Home improvement goal:

Negotiate conflict.

Home improvement tool:

Seek compromise.

Conflict is inevitable simply because we are humans. We have different thoughts, feelings, preferences and opinions. The key to family harmony is learning to negotiate conflicts without damaging our relationship. This is where the home improvement tool of compromise is so helpful.

Why compromise?

“I’m tired of fighting.” This statement is one that Shannon and I frequently hear in counseling. That sentiment is also a top reason people are willing, or should be willing, to consider compromise as a valuable home improvement tool. If you’re tired of fighting, at some point you have to learn to compromise.

Some people are naturally good at compromise. They may have grown up with positive role models who demonstrated healthy compromise habits, or they may have learned through their own trial and error that compromise was the way to go. Other people compromise too much, meaning they give everyone else their way simply to avoid an argument. Still other people rarely compromise. They’re more of the “my way or the highway” kind of people.

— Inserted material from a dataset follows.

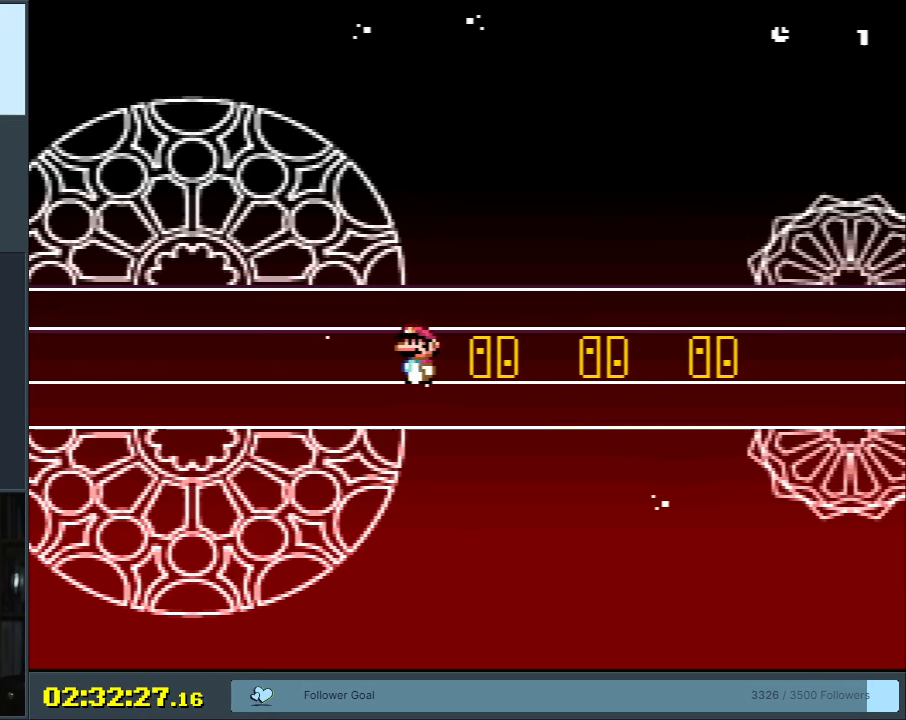
{"buttons": ["Y", "DPAD_RIGHT"], "events": [[200, "DPAD_LEFT", "up"], [200, "DPAD_RIGHT", "down"]]}
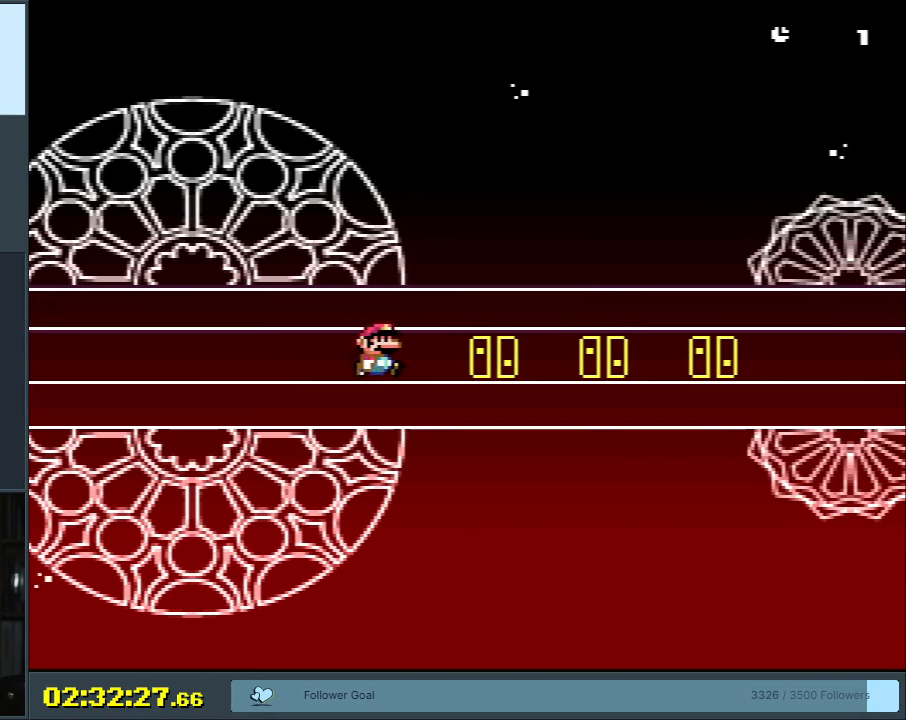
{"buttons": ["B", "Y"], "events": [[183, "DPAD_DOWN", "down"], [183, "DPAD_RIGHT", "up"], [200, "DPAD_DOWN", "up"], [200, "DPAD_LEFT", "down"], [400, "DPAD_LEFT", "up"], [483, "B", "down"]]}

How are you at compromise? Are you doing well and don’t need to make any changes? If so, congratulations on already having the tool of compromise in your relationship toolbox! Make that work for you as you lead your family in the art of compromise.

If you need to step up your efforts at compromise, what will you do to take action? As you already know, we have to be assertive with our home improvement efforts—it is truly a do-it-yourself project. Why? Because, unlike installing new carpet, we can’t hire someone else to come in and change our attitude or cause us to view conflict as a step rather than a pest—we have to do this work for ourselves.